The Download on Podcasts is a regular feature sponsored by PodcastOne.
Podcast discovery — it’s a persistent challenge that affects listeners, creators, and distributors.
The headline problem? An ocean of content and no easy way to dive deep. The hits get bigger, success leads to success, worthy programs cannot attract listeners who would love them. Islands of well-publicized content develop around network brands, while the iTunes “Top” lists bolster shows that already benefit from built-in leverage such as radio promotion or star personalities.
In other words, just like the rest of media! Google built its search dominance by developing an algorithmic popularity contest for websites. Google News is like a newsstand — limited selection of giant media brands, and users have to leave that walled garden to dig deeper.
In streaming music services, 30-40-million tracks are available, but listening traffic consolidates around the hits.
So maybe it is podcasting’s fate to mature into a rich-get-richer industry just like other categories. If that feels like a painful outcome, it’s because podcasting started as a populist medium, like blogging, pioneered by skilled amateurs drawn into audio for the love of audio.

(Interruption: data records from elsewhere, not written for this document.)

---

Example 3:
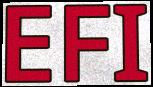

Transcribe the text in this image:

EFI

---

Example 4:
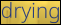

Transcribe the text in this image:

drying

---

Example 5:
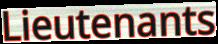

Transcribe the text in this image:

LieutenantsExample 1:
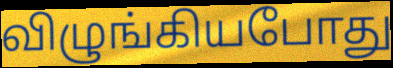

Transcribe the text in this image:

விழுங்கியபோது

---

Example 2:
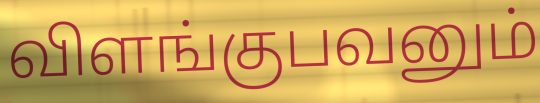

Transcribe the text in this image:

விளங்குபவனும்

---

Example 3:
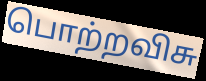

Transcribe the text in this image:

பொற்றவிசு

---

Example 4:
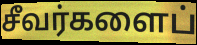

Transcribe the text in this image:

சீவர்களைப்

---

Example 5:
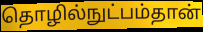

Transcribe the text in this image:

தொழில்நுட்பம்தான்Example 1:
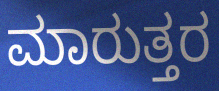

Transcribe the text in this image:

ಮಾರುತ್ತರ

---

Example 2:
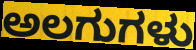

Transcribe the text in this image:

ಅಲಗುಗಳು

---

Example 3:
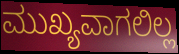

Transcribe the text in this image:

ಮುಖ್ಯವಾಗಲಿಲ್ಲ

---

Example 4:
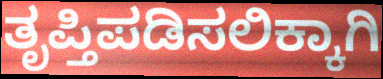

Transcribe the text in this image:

ತೃಪ್ತಿಪಡಿಸಲಿಕ್ಕಾಗಿ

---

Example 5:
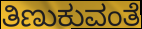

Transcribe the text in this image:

ತಿಣುಕುವಂತೆ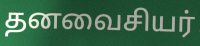
தனவைசியர்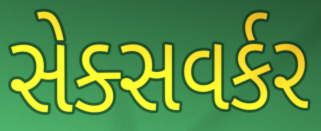
સેક્સવર્કરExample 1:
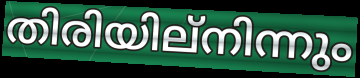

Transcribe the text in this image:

തിരിയില്നിന്നും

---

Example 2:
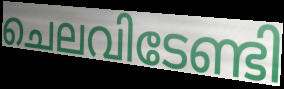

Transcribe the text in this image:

ചെലവിടേണ്ടി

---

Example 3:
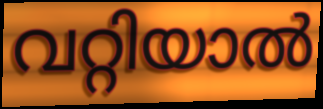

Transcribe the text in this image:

വറ്റിയാൽ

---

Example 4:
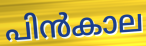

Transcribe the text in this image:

പിൻകാല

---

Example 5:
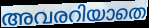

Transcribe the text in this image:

അവരറിയാതെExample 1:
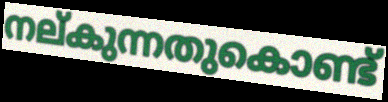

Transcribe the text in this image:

നല്കുന്നതുകൊണ്ട്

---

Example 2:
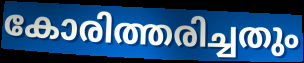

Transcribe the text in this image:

കോരിത്തരിച്ചതും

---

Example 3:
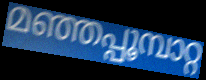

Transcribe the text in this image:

മഞ്ഞപ്പൂമ്പാറ്റ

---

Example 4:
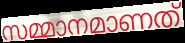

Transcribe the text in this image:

സമ്മാനമാണത്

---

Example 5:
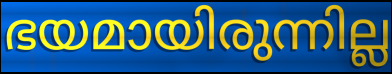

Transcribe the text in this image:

ഭയമായിരുന്നില്ല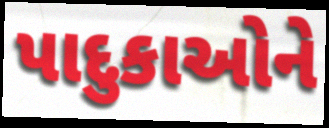
પાદુકાઓનેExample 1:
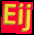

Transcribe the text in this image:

Eij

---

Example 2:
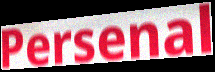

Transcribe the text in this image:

Persenal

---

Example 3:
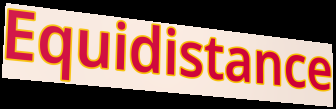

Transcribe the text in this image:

Equidistance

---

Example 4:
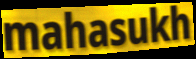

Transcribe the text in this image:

mahasukh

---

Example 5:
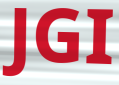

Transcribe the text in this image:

JGIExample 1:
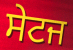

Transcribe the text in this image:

ਸੇਟਜ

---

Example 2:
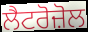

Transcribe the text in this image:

ਲੈਟਰੋਜ਼ੋਲ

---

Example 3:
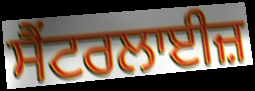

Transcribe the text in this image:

ਸੈਂਟਰਲਾਈਜ਼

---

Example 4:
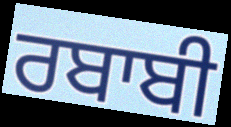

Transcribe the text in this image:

ਰਬਾਬੀ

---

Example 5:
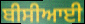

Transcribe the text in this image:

ਬੀਸੀਆਈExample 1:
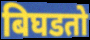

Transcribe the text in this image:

बिघडतो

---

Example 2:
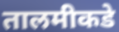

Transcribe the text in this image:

तालमीकडे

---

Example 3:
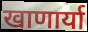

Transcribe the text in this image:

खाणार्या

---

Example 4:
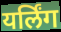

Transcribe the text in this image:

यर्लिंग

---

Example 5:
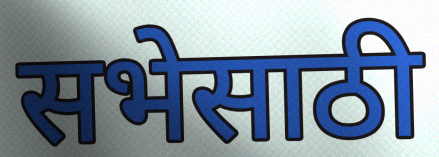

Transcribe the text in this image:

सभेसाठीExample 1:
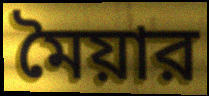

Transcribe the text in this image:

মৈয়ার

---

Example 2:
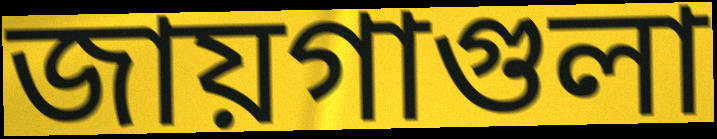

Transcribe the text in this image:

Audio search suffers from being indecipherable. That is to say, audio content cannot easily be searched by keyword, the way internet content is generally laid bare. If Google’s broad popularity contest isn’t sharp enough for you, you can feed it more detailed queries and descriptive keywords to drill down. Not so with podcasting.
Unless the programs are transcribed into text, the searchable language of the internet. Text transcription services have been available for years, and ambitious podcasters determined to be found invest in them. But that investment is unfeasible for no-budget programs trying to get a toehold in audience development. And most successful shows simply don’t bother … because they have attained a level of success to which text discovery in Google might not be worth the cost and effort.
A tech company called Audiosear.ch (www.audiosear.ch) is working on a solution that includes both transcriptions and a dedicated search engine for audio. The site claims “10,000’s of podcasts indexed,” with more added.
Searching on the site can be addictive. A broad search results in matched to audio, but also to show title and description. You can check a Clipmaker box to restrict the search to shows which use the Audiosear.ch Clipmaker tool. Those results pinpoint clips, many of them less than a minute in length, all of them playable on the site. (The clips work in Twitter, which makes an interesting episode promotion tool.)
In promoting the Clipmaker service, Audiosear.ch highlights well-known programs — Science Friday, 99% Invisible, and FiveThirtyEight. That makes a good demonstration of highly produced clips. But the real value of both Clipmaker and the search engine generally is to low-recognition programs that need new incoming discovery paths. And while the search engine is valuable and fun, it too suffers from discovery issues, just like all new web services.
So the higher value probably remains in transcripts which show producers can post on their websites to accrue general search traffic.